In Photography, Platon and Peter Lindbergh, because, like me, they do not conceive the existence of Beauty, where there’s no Truth and Humanism. In other areas, Valentino Rossi and Zinedine Zidane, for the way they make the difficult look easy and the fast look slow; José Mujica, for being the only politician I know, who defends Sobriety, as an essential value; and, in broader terms, I am inspired by all those who made a symphony on a sheet of paper and also all those who perform, with pride and humility, functions that almost nobody would like to have, but without which we cannot live: the cantoniers, plumbers or coroners, among many others.

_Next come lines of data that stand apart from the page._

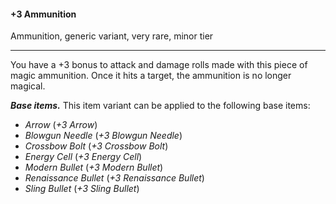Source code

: #### +3 Ammunition

Ammunition, generic variant, very rare, minor tier

---

You have a +3 bonus to attack and damage rolls made with this piece of magic ammunition. Once it hits a target, the ammunition is no longer magical.

***Base items.*** This item variant can be applied to the following base items:

- *Arrow* (*+3 Arrow*)
- *Blowgun Needle* (*+3 Blowgun Needle*)
- *Crossbow Bolt* (*+3 Crossbow Bolt*)
- *Energy Cell* (*+3 Energy Cell*)
- *Modern Bullet* (*+3 Modern Bullet*)
- *Renaissance Bullet* (*+3 Renaissance Bullet*)
- *Sling Bullet* (*+3 Sling Bullet*)



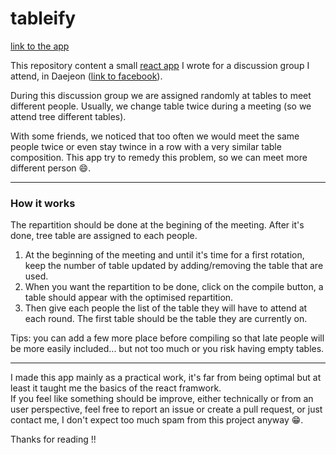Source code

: # tableify

[link to the app](https://stormy-beach-24704.herokuapp.com/)

This repository content a small [react app](https://stormy-beach-24704.herokuapp.com/) I wrote for a discussion group I attend, in Daejeon ([link to facebook](https://www.facebook.com/officialdisg/)).

During this discussion group we are assigned randomly at tables to meet different people. Usually, we change table twice during a meeting (so we attend tree different tables).

With some friends, we noticed that too often we would meet the same people twice or even stay twince in a row with a very similar table composition. This app try to remedy this problem, so we can meet more different person :smile:.

---

### How it works

The repartition should be done at the begining of the meeting. After it's done, tree table are assigned to each people.


1. At the beginning of the meeting and until it's time for a first rotation, keep the number of table updated by adding/removing the table that are used.
2. When you want the repartition to be done, click on the compile button, a table should appear with the optimised repartition.
3. Then give each people the list of the table they will have to attend at each round. The first table should be the table they are currently on.

Tips: you can add a few more place before compiling so that late people will be more easily included... but not too much or you risk having empty tables.

---

I made this app mainly as a practical work, it's far from being optimal but at least it taught me the basics of the react framwork.  
If you feel like something should be improve, either technically or from an user perspective, feel free to report an issue or create a pull request, or just contact me, I don't expect too much spam from this project anyway :grin:.

Thanks for reading !!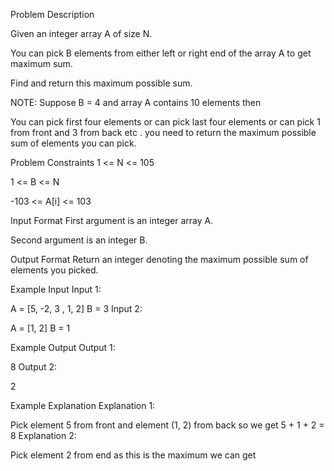 Problem Description

Given an integer array A of size N.

You can pick B elements from either left or right end of the array A to get maximum sum.

Find and return this maximum possible sum.

NOTE: Suppose B = 4 and array A contains 10 elements then

You can pick first four elements or can pick last four elements or can pick 1 from front and 3 from back etc . you need to return the maximum possible sum of elements you can pick.


Problem Constraints
1 <= N <= 105

1 <= B <= N

-103 <= A[i] <= 103



Input Format
First argument is an integer array A.

Second argument is an integer B.



Output Format
Return an integer denoting the maximum possible sum of elements you picked.



Example Input
Input 1:

 A = [5, -2, 3 , 1, 2]
 B = 3
Input 2:

 A = [1, 2]
 B = 1


Example Output
Output 1:

 8
Output 2:

 2


Example Explanation
Explanation 1:

 Pick element 5 from front and element (1, 2) from back so we get 5 + 1 + 2 = 8
Explanation 2:

 Pick element 2 from end as this is the maximum we can get
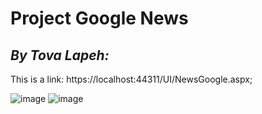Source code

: # Project **Google News**

## _By Tova Lapeh:_

This is a link: https://localhost:44311/UI/NewsGoogle.aspx;

![image](https://github.com/TovaLapeh/RSSGoogleNews/assets/152490832/be4bb6fb-facd-4833-b7da-919d826972d9)
![image](https://github.com/TovaLapeh/RSSGoogleNews/assets/152490832/85961491-b806-4e86-a242-624ee550247e)

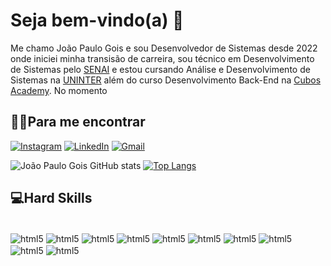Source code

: # Seja bem-vindo(a) 👋
Me chamo João Paulo Gois e sou Desenvolvedor de Sistemas desde 2022 onde iniciei minha transisão de carreira, sou técnico em Desenvolvimento de Sistemas pelo [SENAI](https://www.senaibahia.com.br/) e
estou cursando Análise e Desenvolvimento de Sistemas na [UNINTER](https://www.uninter.com/) além do curso Desenvolvimento Back-End na [Cubos Academy](https://cubos.academy/).
No momento 

## :man_technologist:Para me encontrar
[![Instagram](https://img.shields.io/badge/Instagram-E4405F?style=for-the-badge&logo=instagram&logoColor=white)](https://www.instagram.com/jpgois01/)
[![LinkedIn](https://img.shields.io/badge/LinkedIn-0077B5?style=for-the-badge&logo=linkedin&logoColor=white)](https://www.linkedin.com/in/jp-gois/)
[![Gmail](https://img.shields.io/badge/Gmail-D14836?style=for-the-badge&logo=gmail&logoColor=white)](mailto:jpbgois10@gmail.com)

![João Paulo Gois GitHub stats](https://github-readme-stats.vercel.app/api?username=jpgois10&show_icons=true&theme=dracula)
[![Top Langs](https://github-readme-stats.vercel.app/api/top-langs/?username=jpgois10&layout=compact&theme=dracula)](https://github.com/jpgois10/github-readme-stats)

## 💻Hard Skills
<div style="display: inline_block"><br/>
  <img align="center" alt="html5" src="https://img.shields.io/badge/HTML5-E34F26?style=for-the-badge&logo=html5&logoColor=white"/>
  <img align="center" alt="html5" src="https://img.shields.io/badge/CSS3-1572B6?style=for-the-badge&logo=css3&logoColor=white"/>
  <img align="center" alt="html5" src="https://img.shields.io/badge/JavaScript-323330?style=for-the-badge&logo=javascript&logoColor=F7DF1E"/>
  <img align="center" alt="html5" src="https://img.shields.io/badge/Node%20js-339933?style=for-the-badge&logo=nodedotjs&logoColor=white"/>
  <img align="center" alt="html5" src="https://img.shields.io/badge/Java-ED8B00?style=for-the-badge&logo=java&logoColor=white"/>
  <img align="center" alt="html5" src="https://img.shields.io/badge/MySQL-005C84?style=for-the-badge&logo=mysql&logoColor=white"/>
  <img align="center" alt="html5" src="https://img.shields.io/badge/SQLite-07405E?style=for-the-badge&logo=sqlite&logoColor=white"/>
  <img align="center" alt="html5" src="https://img.shields.io/badge/GIT-E44C30?style=for-the-badge&logo=git&logoColor=white"/>
  <img align="center" alt="html5" src="https://img.shields.io/badge/VSCode-0078D4?style=for-the-badge&logo=visual%20studio%20code&logoColor=white"/>
  <img align="center" alt="html5" src="https://img.shields.io/badge/apache%20netbeans-1B6AC6?style=for-the-badge&logo=apache%20netbeans%20IDE&logoColor=white"/>
</div><br/>

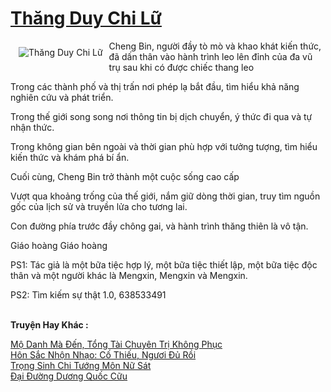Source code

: <a href="https://truyentiki.com/thang-duy-chi-lu.30770/" title="Thăng Duy Chi Lữ"><h1>Thăng Duy Chi Lữ</h1></a><div style="display:table"><img align="right" style="float: left; padding: 10px;" src="https://truyentiki.com/a/img/str/src/30770.jpg" alt="Thăng Duy Chi Lữ">Cheng Bin, người đầy tò mò và khao khát kiến ​​thức, đã dấn thân vào hành trình leo lên đỉnh của đa vũ trụ sau khi có được chiếc thang leo <p></p> Trong các thành phố và thị trấn nơi phép lạ bắt đầu, tìm hiểu khả năng nghiên cứu và phát triển. <p></p> Trong thế giới song song nơi thông tin bị dịch chuyển, ý thức đi qua và tự nhận thức. <p></p> Trong không gian bên ngoài và thời gian phù hợp với tưởng tượng, tìm hiểu kiến ​​thức và khám phá bí ẩn. <p></p> Cuối cùng, Cheng Bin trở thành một cuộc sống cao cấp <p></p> Vượt qua khoảng trống của thế giới, nắm giữ dòng thời gian, truy tìm nguồn gốc của lịch sử và truyền lửa cho tương lai. <p></p> Con đường phía trước đầy chông gai, và hành trình thăng thiên là vô tận. <p></p> Giáo hoàng Giáo hoàng <p></p> PS1: Tác giả là một bữa tiệc hợp lý, một bữa tiệc thiết lập, một bữa tiệc độc thân và một người khác là Mengxin, Mengxin và Mengxin. <p></p> PS2: Tìm kiếm sự thật 1.0, 638533491</div><p><br><b>Truyện Hay Khác :</b></p><a href="https://truyentiki.com/mo-danh-ma-den-tong-tai-chuyen-tri-khong-phuc.30769/" alt="Mộ Danh Mà Đến, Tổng Tài Chuyên Trị Không Phục">Mộ Danh Mà Đến, Tổng Tài Chuyên Trị Không Phục</a><br/><a href="https://github.com/nownovels/top500/tree/master/truyenhay/33523/" alt="Hôn Sắc Nhộn Nhạo: Cố Thiếu, Ngươi Đủ Rồi">Hôn Sắc Nhộn Nhạo: Cố Thiếu, Ngươi Đủ Rồi</a><br/><a href="https://github.com/nownovels/truyenhay/tree/master/truyenhay/30604/README.md" alt="Trọng Sinh Chi Tướng Môn Nữ Sát">Trọng Sinh Chi Tướng Môn Nữ Sát</a><br/><a href="https://truyentiki.wordpress.com/2020/06/08/dai-duong-duong-quoc-cuu/" alt="Đại Đường Dương Quốc Cữu">Đại Đường Dương Quốc Cữu</a><br/>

What is the secret to success?
Always start from what the market needs or desires and never from what we need or desire. And knowing how to turn problems and shortcomings (starting with our own) into opportunities. If cut sheets were not a problem, the clip and staple would never exist.
Advice for someone just starting a business?
Knowing and being able to say No to what is outside our main competence. I did not become recognized, as a People photographer, for the number of people I have photographed, but for all the times that I declined invitations to take another type of Photography, no matter how much I like to make money. It is better to find another occupation, to earn money, until we reach the recognition we want, and be faithful to our purpose and skills, charging the right price; than ‘going after all’ and not being recognized for ‘nothing’, harming those who do it and ourselves.
What are your favorite places in Lisbon?
Praça das Flores and Jardim das Amoreiras, for a coffee with a book. The alleys with the smell of jasmine of Santa Catarina, Alfama and Chiado, in the late afternoon. To photograph, contrary to what people think, I prefer the more ‘gray’ and mysterious light of Porto: the light of Lisbon, during the day, is highly contrasted, which is a headache for photographers. But it is wonderful in the late afternoon and at dawn.